• _Data for this exercise_:
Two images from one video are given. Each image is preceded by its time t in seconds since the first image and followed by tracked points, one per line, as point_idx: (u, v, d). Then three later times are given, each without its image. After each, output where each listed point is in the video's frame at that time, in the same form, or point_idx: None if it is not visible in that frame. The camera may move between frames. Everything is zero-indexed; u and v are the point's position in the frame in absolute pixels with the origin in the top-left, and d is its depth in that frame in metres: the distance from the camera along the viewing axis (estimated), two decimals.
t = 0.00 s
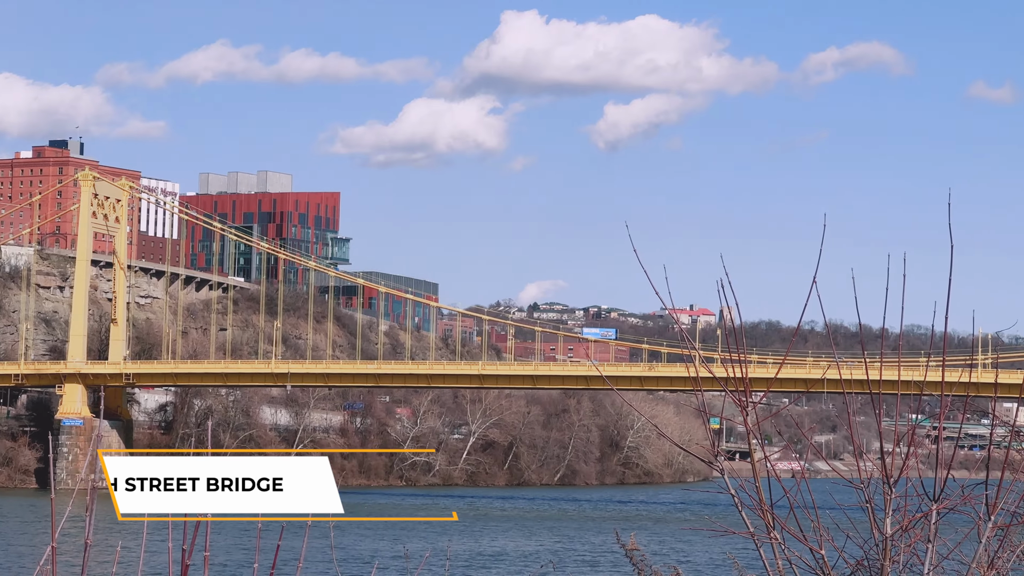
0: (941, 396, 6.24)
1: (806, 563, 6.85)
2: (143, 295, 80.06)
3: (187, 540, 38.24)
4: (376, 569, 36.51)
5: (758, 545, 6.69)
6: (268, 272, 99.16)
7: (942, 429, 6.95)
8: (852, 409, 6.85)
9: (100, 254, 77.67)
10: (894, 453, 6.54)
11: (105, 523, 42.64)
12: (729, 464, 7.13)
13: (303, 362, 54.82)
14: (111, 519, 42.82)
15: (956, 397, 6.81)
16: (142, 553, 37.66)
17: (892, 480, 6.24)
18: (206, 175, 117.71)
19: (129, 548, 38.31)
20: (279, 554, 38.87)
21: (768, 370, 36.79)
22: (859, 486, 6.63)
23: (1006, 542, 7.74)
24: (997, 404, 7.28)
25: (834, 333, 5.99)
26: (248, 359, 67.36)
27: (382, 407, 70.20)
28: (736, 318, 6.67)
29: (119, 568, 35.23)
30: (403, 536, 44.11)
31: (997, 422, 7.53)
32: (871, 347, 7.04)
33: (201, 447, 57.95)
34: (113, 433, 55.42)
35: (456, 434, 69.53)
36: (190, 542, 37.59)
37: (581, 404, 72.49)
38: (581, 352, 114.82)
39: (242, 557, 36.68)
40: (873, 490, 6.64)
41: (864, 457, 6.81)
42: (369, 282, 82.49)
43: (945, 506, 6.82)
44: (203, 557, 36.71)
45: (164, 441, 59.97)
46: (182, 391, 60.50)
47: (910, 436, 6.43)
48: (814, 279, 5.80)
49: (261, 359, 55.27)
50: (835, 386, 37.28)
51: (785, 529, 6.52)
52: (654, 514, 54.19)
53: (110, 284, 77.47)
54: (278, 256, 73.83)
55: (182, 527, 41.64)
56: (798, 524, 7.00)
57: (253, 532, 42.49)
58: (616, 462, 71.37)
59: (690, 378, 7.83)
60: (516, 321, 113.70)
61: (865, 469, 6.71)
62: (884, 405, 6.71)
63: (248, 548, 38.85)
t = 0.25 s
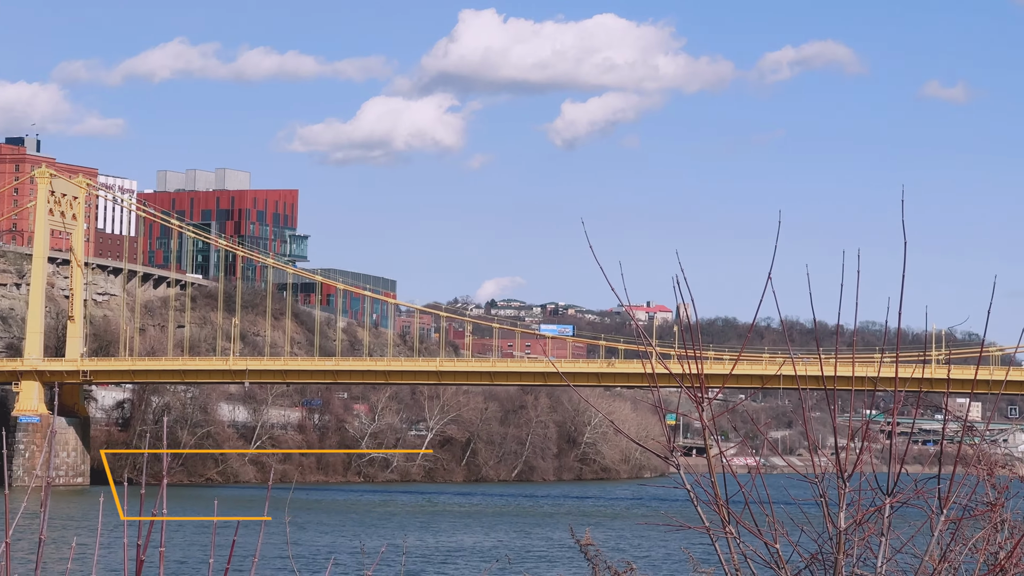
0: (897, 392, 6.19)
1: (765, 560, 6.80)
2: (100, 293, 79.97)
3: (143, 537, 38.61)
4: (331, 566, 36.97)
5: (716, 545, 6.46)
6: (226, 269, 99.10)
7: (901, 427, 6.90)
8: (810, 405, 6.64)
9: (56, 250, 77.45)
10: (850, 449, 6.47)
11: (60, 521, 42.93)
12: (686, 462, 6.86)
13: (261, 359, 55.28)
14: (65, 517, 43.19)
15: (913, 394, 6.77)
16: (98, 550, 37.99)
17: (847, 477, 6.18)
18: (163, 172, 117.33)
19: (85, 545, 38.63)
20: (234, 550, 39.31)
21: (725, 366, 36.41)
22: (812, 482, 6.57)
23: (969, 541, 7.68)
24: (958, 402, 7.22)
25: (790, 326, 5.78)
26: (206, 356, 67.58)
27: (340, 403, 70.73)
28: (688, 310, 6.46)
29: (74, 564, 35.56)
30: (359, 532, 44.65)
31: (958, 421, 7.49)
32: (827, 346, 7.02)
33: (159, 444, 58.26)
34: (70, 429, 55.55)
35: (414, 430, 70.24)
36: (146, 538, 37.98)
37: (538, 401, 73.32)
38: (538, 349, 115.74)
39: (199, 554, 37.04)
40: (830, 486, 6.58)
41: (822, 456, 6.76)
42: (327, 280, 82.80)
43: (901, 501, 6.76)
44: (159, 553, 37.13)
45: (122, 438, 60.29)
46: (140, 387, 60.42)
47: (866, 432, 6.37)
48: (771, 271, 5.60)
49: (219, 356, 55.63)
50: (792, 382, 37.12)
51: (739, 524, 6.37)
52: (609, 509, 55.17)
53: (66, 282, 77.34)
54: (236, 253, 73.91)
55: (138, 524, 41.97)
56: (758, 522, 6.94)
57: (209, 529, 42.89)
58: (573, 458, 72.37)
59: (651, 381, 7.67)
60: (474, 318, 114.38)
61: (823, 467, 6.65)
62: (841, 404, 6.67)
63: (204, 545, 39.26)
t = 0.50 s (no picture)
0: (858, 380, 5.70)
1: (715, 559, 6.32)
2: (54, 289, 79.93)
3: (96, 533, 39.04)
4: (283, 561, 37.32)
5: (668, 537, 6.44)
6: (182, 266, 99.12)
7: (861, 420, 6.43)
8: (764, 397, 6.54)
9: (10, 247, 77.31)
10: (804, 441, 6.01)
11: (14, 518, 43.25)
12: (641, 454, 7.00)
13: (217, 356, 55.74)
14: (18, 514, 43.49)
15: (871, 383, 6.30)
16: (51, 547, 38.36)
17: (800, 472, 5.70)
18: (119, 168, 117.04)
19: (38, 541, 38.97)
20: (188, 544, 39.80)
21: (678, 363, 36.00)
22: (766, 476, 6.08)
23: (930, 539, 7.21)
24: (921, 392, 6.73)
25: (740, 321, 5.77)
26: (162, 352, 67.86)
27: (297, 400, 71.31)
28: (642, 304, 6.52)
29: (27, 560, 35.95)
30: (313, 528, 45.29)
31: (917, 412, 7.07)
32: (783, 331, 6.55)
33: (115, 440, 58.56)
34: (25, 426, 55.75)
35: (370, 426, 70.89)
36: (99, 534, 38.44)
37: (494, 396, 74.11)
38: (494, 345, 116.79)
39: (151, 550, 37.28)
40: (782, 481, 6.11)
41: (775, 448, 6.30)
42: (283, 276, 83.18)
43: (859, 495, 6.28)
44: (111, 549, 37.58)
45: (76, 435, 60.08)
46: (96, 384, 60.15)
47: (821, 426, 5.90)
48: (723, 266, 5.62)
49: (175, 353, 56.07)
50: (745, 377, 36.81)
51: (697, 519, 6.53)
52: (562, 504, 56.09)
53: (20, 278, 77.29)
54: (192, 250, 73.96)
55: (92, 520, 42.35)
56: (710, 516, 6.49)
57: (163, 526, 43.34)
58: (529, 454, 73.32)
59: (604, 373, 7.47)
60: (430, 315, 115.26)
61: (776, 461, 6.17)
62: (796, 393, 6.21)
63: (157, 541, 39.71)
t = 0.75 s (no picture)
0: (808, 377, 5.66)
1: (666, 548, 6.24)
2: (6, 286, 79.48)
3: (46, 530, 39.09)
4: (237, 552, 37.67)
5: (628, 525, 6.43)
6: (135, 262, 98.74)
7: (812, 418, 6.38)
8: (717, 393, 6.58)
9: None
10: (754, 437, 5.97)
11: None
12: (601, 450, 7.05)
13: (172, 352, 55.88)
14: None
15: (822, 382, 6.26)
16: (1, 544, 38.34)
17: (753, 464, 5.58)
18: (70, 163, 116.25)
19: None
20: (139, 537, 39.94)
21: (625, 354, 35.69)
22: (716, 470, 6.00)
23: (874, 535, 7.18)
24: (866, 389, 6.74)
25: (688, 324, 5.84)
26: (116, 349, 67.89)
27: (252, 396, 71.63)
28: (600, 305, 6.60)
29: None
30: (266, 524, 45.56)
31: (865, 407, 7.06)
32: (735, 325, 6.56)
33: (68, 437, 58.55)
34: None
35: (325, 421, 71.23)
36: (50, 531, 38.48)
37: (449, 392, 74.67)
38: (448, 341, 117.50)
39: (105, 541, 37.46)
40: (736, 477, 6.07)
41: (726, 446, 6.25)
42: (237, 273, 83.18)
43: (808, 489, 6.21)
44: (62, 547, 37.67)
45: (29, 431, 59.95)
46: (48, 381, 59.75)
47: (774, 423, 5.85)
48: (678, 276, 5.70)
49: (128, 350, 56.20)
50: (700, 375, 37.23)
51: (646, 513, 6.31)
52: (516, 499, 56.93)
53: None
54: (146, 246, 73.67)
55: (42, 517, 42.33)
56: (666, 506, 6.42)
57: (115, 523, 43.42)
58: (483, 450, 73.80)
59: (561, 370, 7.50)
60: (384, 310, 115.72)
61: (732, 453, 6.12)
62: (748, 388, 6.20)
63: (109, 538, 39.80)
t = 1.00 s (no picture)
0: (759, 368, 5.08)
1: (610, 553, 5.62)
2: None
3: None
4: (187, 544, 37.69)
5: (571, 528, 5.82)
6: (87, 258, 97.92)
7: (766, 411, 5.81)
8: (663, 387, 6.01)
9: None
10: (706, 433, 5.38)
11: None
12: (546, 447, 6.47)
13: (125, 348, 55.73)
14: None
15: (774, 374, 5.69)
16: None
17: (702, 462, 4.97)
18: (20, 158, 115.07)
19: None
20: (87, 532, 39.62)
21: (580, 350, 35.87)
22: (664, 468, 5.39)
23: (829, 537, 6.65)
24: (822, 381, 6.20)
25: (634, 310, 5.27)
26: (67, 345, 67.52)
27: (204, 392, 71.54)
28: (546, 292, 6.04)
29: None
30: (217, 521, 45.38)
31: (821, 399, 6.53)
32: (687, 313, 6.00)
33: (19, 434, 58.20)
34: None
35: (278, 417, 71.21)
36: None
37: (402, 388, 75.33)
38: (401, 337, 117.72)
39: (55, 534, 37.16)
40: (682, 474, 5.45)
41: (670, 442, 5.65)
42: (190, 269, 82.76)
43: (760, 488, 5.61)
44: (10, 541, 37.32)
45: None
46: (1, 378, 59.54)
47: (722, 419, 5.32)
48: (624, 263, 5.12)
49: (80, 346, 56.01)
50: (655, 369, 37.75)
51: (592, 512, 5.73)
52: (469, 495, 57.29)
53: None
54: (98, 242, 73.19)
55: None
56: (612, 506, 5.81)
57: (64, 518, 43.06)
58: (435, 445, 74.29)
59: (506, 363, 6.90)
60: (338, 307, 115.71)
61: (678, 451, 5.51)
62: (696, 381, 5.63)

• _Work request_: Go through the data and copy every line that includes "picture".

• _Written solution_:
t = 0.50 s (no picture)
t = 0.75 s (no picture)
t = 1.00 s (no picture)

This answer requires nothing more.